• [RECORDS FOR THE TASK]
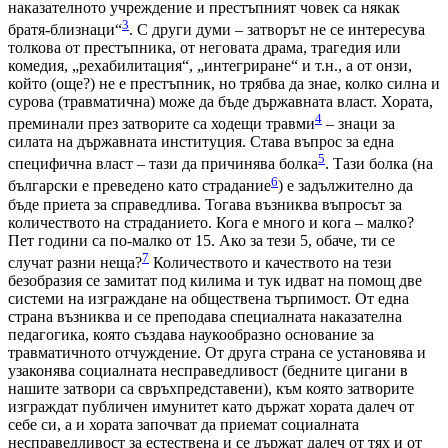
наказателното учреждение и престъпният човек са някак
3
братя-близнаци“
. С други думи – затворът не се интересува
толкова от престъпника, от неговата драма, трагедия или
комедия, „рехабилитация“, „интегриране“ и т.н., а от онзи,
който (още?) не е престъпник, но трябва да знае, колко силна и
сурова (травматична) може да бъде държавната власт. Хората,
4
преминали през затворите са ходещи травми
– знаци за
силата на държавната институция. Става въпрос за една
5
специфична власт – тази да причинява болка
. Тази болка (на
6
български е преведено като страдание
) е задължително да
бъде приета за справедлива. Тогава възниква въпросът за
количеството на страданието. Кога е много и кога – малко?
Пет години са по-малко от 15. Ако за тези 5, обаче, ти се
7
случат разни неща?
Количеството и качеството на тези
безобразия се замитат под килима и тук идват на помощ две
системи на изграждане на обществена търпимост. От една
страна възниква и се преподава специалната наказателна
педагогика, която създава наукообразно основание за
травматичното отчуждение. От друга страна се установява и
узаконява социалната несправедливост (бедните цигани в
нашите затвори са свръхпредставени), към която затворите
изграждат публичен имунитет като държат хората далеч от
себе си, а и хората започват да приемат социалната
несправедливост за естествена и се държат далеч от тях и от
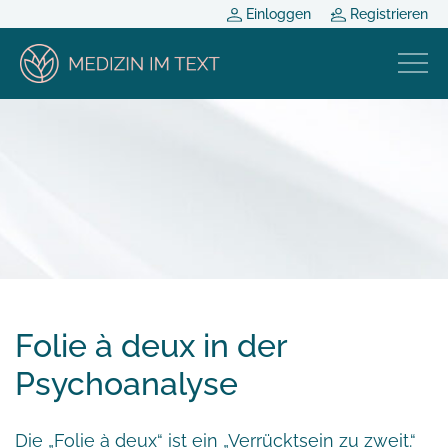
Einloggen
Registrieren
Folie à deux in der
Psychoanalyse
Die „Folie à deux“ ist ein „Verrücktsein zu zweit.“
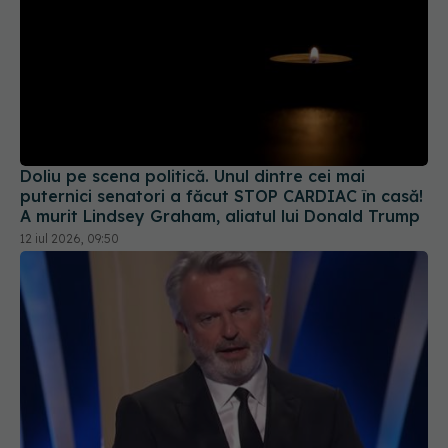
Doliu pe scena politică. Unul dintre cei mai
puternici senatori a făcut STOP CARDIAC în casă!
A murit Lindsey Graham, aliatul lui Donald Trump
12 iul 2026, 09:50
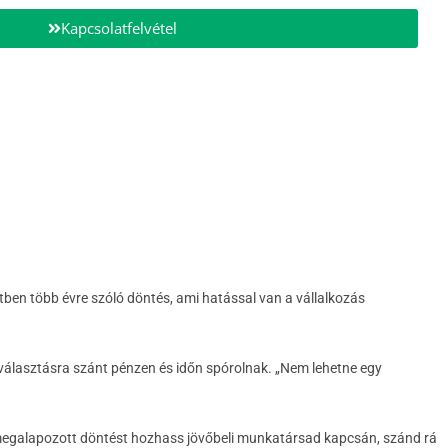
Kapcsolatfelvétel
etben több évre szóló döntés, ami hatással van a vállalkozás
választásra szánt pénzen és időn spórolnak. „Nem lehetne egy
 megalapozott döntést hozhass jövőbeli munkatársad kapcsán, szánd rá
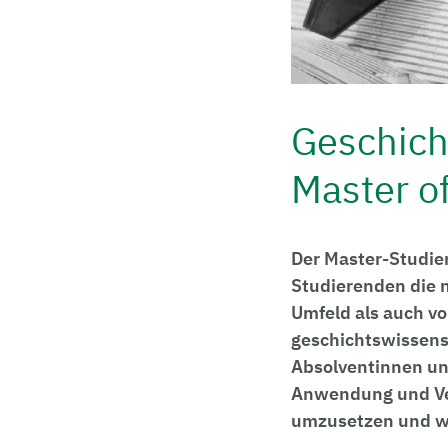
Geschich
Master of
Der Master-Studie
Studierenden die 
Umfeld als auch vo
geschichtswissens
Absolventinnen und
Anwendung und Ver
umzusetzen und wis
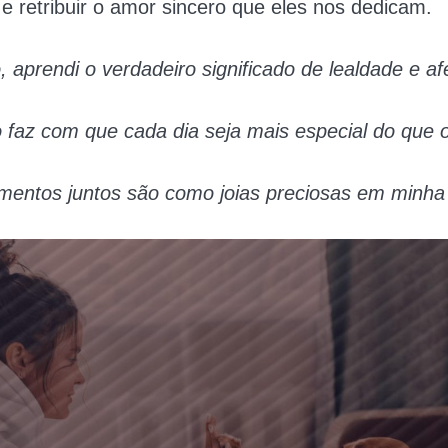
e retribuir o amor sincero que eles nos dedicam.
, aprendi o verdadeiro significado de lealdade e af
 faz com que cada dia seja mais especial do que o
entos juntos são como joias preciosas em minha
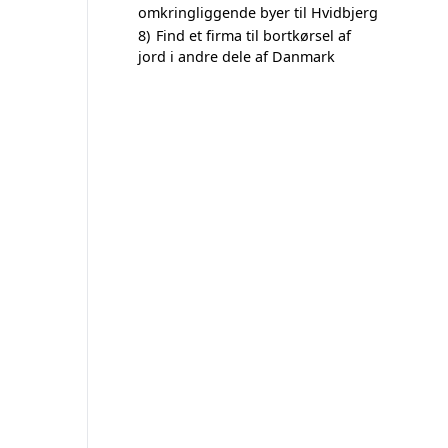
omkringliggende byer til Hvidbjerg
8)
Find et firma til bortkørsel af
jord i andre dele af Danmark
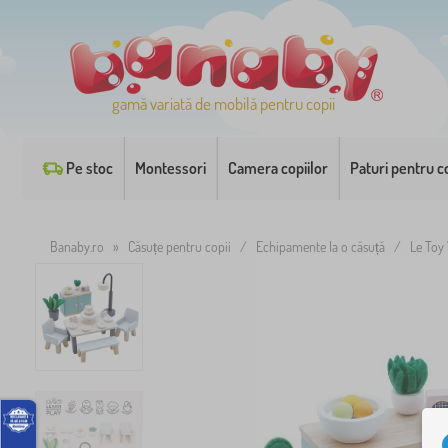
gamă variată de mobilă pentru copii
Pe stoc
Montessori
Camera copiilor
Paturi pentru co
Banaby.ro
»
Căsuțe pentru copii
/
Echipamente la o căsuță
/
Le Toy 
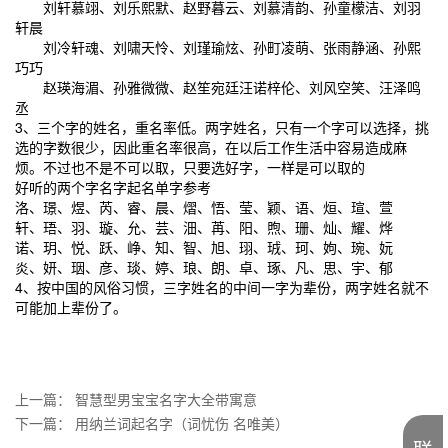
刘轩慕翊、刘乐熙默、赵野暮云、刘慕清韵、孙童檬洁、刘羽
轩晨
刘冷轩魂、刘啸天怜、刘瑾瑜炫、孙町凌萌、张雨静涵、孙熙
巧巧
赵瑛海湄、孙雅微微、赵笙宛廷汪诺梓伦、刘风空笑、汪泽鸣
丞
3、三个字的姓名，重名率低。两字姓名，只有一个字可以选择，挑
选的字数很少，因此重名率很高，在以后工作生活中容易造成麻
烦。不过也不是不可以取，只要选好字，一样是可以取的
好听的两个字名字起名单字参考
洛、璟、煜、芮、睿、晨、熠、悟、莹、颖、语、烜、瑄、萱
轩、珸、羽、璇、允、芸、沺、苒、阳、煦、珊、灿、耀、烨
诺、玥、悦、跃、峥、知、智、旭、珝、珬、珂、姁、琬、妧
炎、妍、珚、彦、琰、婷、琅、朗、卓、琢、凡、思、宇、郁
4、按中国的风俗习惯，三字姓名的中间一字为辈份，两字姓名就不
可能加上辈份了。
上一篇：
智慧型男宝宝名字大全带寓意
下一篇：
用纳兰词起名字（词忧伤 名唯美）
* * *
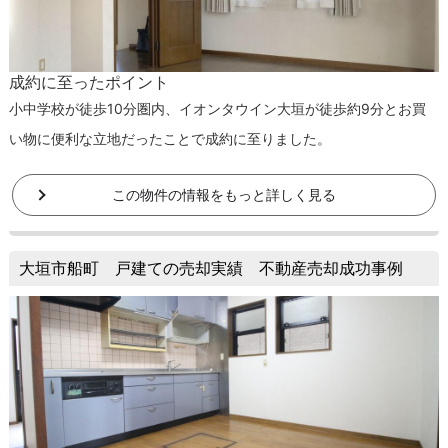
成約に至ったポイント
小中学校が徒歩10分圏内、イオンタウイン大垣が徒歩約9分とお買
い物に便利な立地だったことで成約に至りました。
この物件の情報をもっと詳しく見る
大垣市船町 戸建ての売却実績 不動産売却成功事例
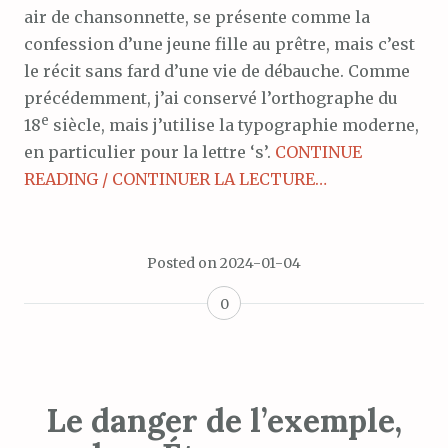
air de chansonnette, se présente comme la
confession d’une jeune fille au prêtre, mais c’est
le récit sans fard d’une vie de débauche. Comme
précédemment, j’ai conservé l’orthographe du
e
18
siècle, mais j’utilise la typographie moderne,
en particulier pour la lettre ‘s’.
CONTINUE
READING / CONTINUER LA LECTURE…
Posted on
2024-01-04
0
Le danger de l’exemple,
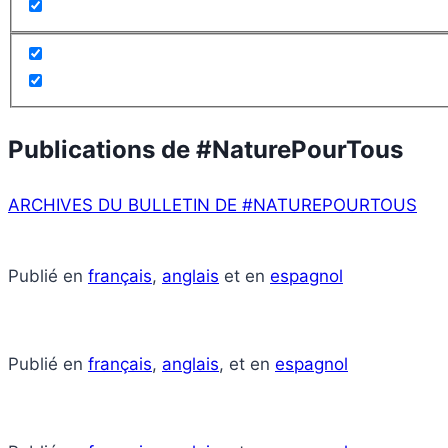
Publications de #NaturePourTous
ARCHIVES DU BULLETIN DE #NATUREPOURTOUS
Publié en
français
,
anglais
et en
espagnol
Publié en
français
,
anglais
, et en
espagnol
* * *
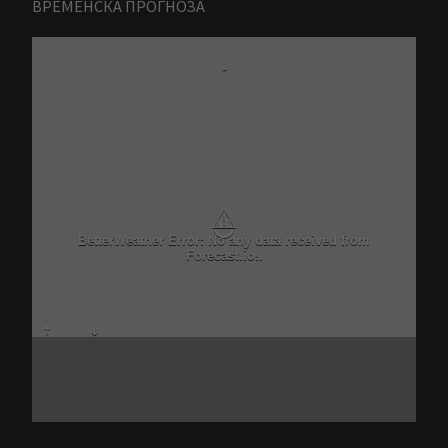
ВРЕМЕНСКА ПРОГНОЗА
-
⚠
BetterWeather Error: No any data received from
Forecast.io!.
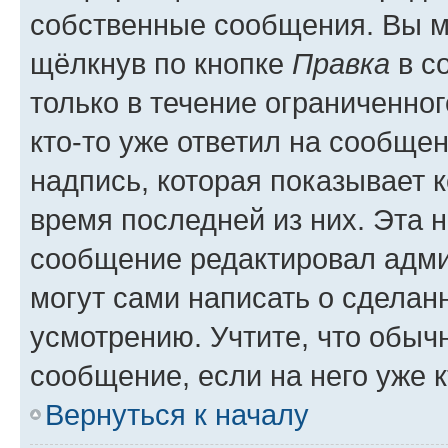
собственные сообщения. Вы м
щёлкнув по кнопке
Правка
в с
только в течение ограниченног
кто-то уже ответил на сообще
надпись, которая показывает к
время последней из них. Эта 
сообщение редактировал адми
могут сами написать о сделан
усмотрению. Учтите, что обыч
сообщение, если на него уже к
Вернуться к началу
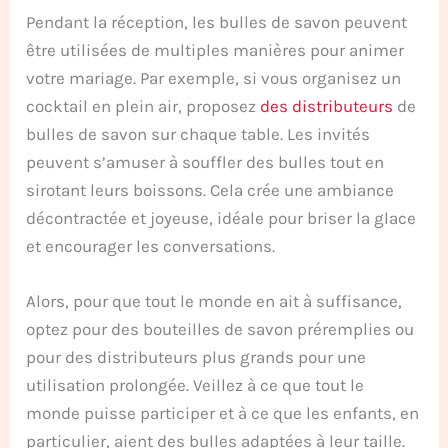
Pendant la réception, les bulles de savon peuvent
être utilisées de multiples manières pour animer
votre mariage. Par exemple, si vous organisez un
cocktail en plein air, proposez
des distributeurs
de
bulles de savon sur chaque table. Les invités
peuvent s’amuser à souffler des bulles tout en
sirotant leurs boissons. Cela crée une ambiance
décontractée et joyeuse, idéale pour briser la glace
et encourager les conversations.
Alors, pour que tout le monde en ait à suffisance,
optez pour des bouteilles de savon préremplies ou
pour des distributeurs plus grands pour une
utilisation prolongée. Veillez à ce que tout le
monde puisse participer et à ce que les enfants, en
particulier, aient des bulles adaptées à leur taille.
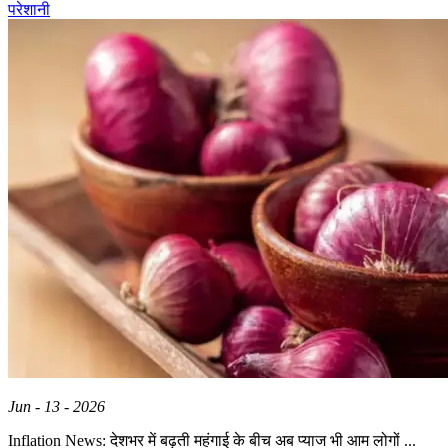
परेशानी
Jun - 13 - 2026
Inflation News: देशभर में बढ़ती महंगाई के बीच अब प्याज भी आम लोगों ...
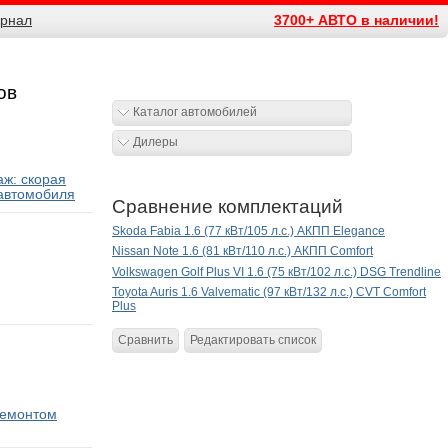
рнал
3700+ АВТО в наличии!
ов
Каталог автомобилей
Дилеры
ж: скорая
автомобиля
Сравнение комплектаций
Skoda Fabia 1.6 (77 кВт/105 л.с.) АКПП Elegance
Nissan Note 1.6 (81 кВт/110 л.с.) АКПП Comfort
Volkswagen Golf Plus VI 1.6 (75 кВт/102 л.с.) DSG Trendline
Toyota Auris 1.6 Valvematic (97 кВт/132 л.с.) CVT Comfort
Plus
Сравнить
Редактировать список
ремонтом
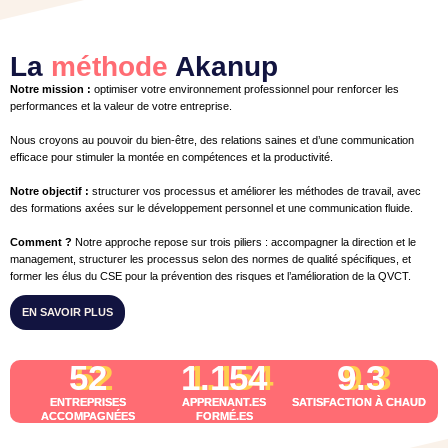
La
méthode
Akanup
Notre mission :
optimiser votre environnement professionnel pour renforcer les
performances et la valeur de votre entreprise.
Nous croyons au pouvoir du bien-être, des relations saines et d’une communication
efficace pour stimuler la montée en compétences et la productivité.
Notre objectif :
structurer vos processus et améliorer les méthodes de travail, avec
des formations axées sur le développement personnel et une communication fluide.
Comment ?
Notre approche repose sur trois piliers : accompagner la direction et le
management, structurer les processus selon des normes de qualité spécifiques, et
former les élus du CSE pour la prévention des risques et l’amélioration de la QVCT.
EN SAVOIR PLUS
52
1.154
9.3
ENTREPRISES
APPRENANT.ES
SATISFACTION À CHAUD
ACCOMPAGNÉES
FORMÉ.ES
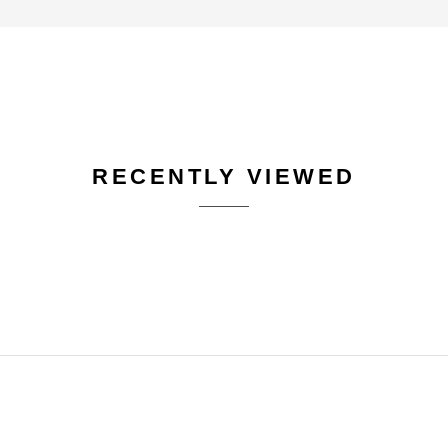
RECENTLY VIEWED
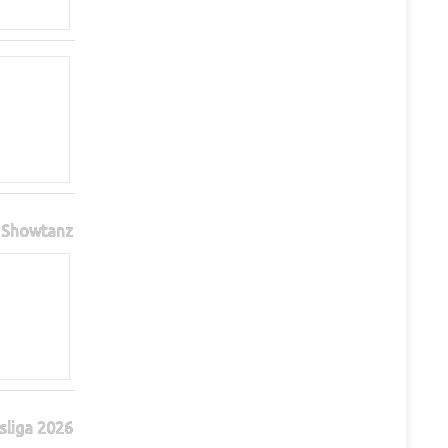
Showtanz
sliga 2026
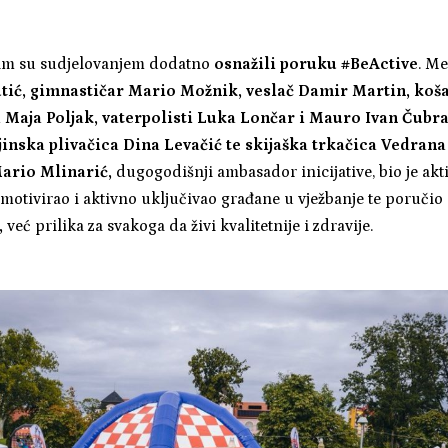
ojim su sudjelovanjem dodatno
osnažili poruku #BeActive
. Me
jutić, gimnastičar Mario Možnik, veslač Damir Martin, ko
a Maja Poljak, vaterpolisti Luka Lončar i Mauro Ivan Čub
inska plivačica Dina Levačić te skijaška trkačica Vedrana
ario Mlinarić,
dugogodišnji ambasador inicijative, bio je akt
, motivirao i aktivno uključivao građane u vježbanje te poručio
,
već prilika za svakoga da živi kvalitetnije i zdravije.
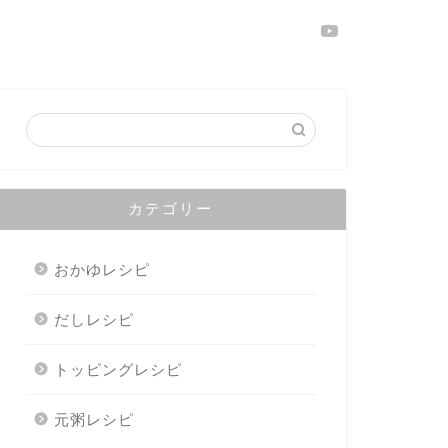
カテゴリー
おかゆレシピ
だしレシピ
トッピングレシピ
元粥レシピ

• [TASK GOAL] Copy the rows from the line with "Doliu pe scena politică. Unul dintre cei mai" up to and including the line with "megalapozott döntést hozhass", character for character. Leave the picture markers out of your answer.

• [RESULT]
Doliu pe scena politică. Unul dintre cei mai
puternici senatori a făcut STOP CARDIAC în casă!
A murit Lindsey Graham, aliatul lui Donald Trump
12 iul 2026, 09:50
Kapcsolatfelvétel
etben több évre szóló döntés, ami hatással van a vállalkozás
választásra szánt pénzen és időn spórolnak. „Nem lehetne egy
 megalapozott döntést hozhass jövőbeli munkatársad kapcsán, szánd rá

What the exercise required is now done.